PROBLEM STATEMENT -> Could you render these records as a Markdown table with the columns Row and Text, giving each non-blank line its own numbered row and leaving out the blank lines?

RECORDS SUPPLIED ->
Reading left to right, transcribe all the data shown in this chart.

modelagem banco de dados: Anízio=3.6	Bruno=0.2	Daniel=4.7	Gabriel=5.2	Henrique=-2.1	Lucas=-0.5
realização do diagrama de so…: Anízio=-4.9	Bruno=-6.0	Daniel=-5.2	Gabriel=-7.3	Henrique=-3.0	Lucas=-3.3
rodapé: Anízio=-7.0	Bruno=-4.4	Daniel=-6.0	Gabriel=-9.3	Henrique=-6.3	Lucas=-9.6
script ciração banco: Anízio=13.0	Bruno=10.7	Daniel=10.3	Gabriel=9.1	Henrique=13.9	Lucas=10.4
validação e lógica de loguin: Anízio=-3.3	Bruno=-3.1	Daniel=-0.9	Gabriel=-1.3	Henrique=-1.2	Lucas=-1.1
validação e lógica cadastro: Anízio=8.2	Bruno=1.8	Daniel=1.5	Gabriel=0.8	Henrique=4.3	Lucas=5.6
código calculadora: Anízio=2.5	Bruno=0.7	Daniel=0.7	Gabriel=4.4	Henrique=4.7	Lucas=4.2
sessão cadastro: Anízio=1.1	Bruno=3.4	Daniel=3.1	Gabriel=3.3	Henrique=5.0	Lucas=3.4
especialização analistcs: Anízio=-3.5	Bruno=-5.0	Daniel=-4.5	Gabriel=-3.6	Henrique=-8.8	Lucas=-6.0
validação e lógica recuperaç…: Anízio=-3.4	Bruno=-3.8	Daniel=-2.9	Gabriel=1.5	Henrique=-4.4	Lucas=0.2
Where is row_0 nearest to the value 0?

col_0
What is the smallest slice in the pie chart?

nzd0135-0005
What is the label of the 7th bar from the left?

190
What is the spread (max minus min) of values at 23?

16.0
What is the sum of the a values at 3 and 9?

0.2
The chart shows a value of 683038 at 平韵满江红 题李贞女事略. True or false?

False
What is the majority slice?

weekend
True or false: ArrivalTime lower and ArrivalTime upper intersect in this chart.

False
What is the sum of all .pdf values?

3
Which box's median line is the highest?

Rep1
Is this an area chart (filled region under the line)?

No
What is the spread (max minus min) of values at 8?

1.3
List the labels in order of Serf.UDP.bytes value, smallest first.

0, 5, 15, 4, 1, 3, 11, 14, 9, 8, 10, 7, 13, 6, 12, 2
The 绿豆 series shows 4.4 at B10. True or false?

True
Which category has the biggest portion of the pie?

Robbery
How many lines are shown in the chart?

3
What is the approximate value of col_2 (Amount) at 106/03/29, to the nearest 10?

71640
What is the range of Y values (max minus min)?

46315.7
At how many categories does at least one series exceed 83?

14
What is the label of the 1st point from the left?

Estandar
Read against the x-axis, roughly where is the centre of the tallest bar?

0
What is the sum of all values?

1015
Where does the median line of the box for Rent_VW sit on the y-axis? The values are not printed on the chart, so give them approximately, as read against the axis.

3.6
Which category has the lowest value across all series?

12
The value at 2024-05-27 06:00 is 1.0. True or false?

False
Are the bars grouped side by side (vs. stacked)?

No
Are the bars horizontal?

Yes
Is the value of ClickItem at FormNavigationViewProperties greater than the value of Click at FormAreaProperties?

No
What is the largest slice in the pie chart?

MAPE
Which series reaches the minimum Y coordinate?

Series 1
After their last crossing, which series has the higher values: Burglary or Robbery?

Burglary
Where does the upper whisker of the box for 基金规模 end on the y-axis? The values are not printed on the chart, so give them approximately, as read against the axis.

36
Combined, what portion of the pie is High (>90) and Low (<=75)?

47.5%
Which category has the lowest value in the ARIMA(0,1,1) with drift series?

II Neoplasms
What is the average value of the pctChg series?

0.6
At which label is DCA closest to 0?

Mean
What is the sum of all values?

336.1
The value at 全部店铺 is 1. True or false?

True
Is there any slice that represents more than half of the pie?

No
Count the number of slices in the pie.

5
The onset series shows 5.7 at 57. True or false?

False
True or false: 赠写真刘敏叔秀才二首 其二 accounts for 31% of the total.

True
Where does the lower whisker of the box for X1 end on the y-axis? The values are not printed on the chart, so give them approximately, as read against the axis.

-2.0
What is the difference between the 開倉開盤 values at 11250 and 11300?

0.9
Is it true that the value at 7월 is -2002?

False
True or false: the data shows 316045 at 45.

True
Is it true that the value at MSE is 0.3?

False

TASK RESPONSE ->
| Row | Text |
|---|---|
| 1 | Reading left to right, transcribe all the data shown in this chart. |
| 2 | modelagem banco de dados: Anízio=3.6	Bruno=0.2	Daniel=4.7	Gabriel=5.2	Henrique=-2.1	Lucas=-0.5 |
| 3 | realização do diagrama de so…: Anízio=-4.9	Bruno=-6.0	Daniel=-5.2	Gabriel=-7.3	Henrique=-3.0	Lucas=-3.3 |
| 4 | rodapé: Anízio=-7.0	Bruno=-4.4	Daniel=-6.0	Gabriel=-9.3	Henrique=-6.3	Lucas=-9.6 |
| 5 | script ciração banco: Anízio=13.0	Bruno=10.7	Daniel=10.3	Gabriel=9.1	Henrique=13.9	Lucas=10.4 |
| 6 | validação e lógica de loguin: Anízio=-3.3	Bruno=-3.1	Daniel=-0.9	Gabriel=-1.3	Henrique=-1.2	Lucas=-1.1 |
| 7 | validação e lógica cadastro: Anízio=8.2	Bruno=1.8	Daniel=1.5	Gabriel=0.8	Henrique=4.3	Lucas=5.6 |
| 8 | código calculadora: Anízio=2.5	Bruno=0.7	Daniel=0.7	Gabriel=4.4	Henrique=4.7	Lucas=4.2 |
| 9 | sessão cadastro: Anízio=1.1	Bruno=3.4	Daniel=3.1	Gabriel=3.3	Henrique=5.0	Lucas=3.4 |
| 10 | especialização analistcs: Anízio=-3.5	Bruno=-5.0	Daniel=-4.5	Gabriel=-3.6	Henrique=-8.8	Lucas=-6.0 |
| 11 | validação e lógica recuperaç…: Anízio=-3.4	Bruno=-3.8	Daniel=-2.9	Gabriel=1.5	Henrique=-4.4	Lucas=0.2 |
| 12 | Where is row_0 nearest to the value 0? |
| 13 | col_0 |
| 14 | What is the smallest slice in the pie chart? |
| 15 | nzd0135-0005 |
| 16 | What is the label of the 7th bar from the left? |
| 17 | 190 |
| 18 | What is the spread (max minus min) of values at 23? |
| 19 | 16.0 |
| 20 | What is the sum of the a values at 3 and 9? |
| 21 | 0.2 |
| 22 | The chart shows a value of 683038 at 平韵满江红 题李贞女事略. True or false? |
| 23 | False |
| 24 | What is the majority slice? |
| 25 | weekend |
| 26 | True or false: ArrivalTime lower and ArrivalTime upper intersect in this chart. |
| 27 | False |
| 28 | What is the sum of all .pdf values? |
| 29 | 3 |
| 30 | Which box's median line is the highest? |
| 31 | Rep1 |
| 32 | Is this an area chart (filled region under the line)? |
| 33 | No |
| 34 | What is the spread (max minus min) of values at 8? |
| 35 | 1.3 |
| 36 | List the labels in order of Serf.UDP.bytes value, smallest first. |
| 37 | 0, 5, 15, 4, 1, 3, 11, 14, 9, 8, 10, 7, 13, 6, 12, 2 |
| 38 | The 绿豆 series shows 4.4 at B10. True or false? |
| 39 | True |
| 40 | Which category has the biggest portion of the pie? |
| 41 | Robbery |
| 42 | How many lines are shown in the chart? |
| 43 | 3 |
| 44 | What is the approximate value of col_2 (Amount) at 106/03/29, to the nearest 10? |
| 45 | 71640 |
| 46 | What is the range of Y values (max minus min)? |
| 47 | 46315.7 |
| 48 | At how many categories does at least one series exceed 83? |
| 49 | 14 |
| 50 | What is the label of the 1st point from the left? |
| 51 | Estandar |
| 52 | Read against the x-axis, roughly where is the centre of the tallest bar? |
| 53 | 0 |
| 54 | What is the sum of all values? |
| 55 | 1015 |
| 56 | Where does the median line of the box for Rent_VW sit on the y-axis? The values are not printed on the chart, so give them approximately, as read against the axis. |
| 57 | 3.6 |
| 58 | Which category has the lowest value across all series? |
| 59 | 12 |
| 60 | The value at 2024-05-27 06:00 is 1.0. True or false? |
| 61 | False |
| 62 | Are the bars grouped side by side (vs. stacked)? |
| 63 | No |
| 64 | Are the bars horizontal? |
| 65 | Yes |
| 66 | Is the value of ClickItem at FormNavigationViewProperties greater than the value of Click at FormAreaProperties? |
| 67 | No |
| 68 | What is the largest slice in the pie chart? |
| 69 | MAPE |
| 70 | Which series reaches the minimum Y coordinate? |
| 71 | Series 1 |
| 72 | After their last crossing, which series has the higher values: Burglary or Robbery? |
| 73 | Burglary |
| 74 | Where does the upper whisker of the box for 基金规模 end on the y-axis? The values are not printed on the chart, so give them approximately, as read against the axis. |
| 75 | 36 |
| 76 | Combined, what portion of the pie is High (>90) and Low (<=75)? |
| 77 | 47.5% |
| 78 | Which category has the lowest value in the ARIMA(0,1,1) with drift series? |
| 79 | II Neoplasms |
| 80 | What is the average value of the pctChg series? |
| 81 | 0.6 |
| 82 | At which label is DCA closest to 0? |
| 83 | Mean |
| 84 | What is the sum of all values? |
| 85 | 336.1 |
| 86 | The value at 全部店铺 is 1. True or false? |
| 87 | True |
| 88 | Is there any slice that represents more than half of the pie? |
| 89 | No |
| 90 | Count the number of slices in the pie. |
| 91 | 5 |
| 92 | The onset series shows 5.7 at 57. True or false? |
| 93 | False |
| 94 | True or false: 赠写真刘敏叔秀才二首 其二 accounts for 31% of the total. |
| 95 | True |
| 96 | Where does the lower whisker of the box for X1 end on the y-axis? The values are not printed on the chart, so give them approximately, as read against the axis. |
| 97 | -2.0 |
| 98 | What is the difference between the 開倉開盤 values at 11250 and 11300? |
| 99 | 0.9 |
| 100 | Is it true that the value at 7월 is -2002? |
| 101 | False |
| 102 | True or false: the data shows 316045 at 45. |
| 103 | True |
| 104 | Is it true that the value at MSE is 0.3? |
| 105 | False |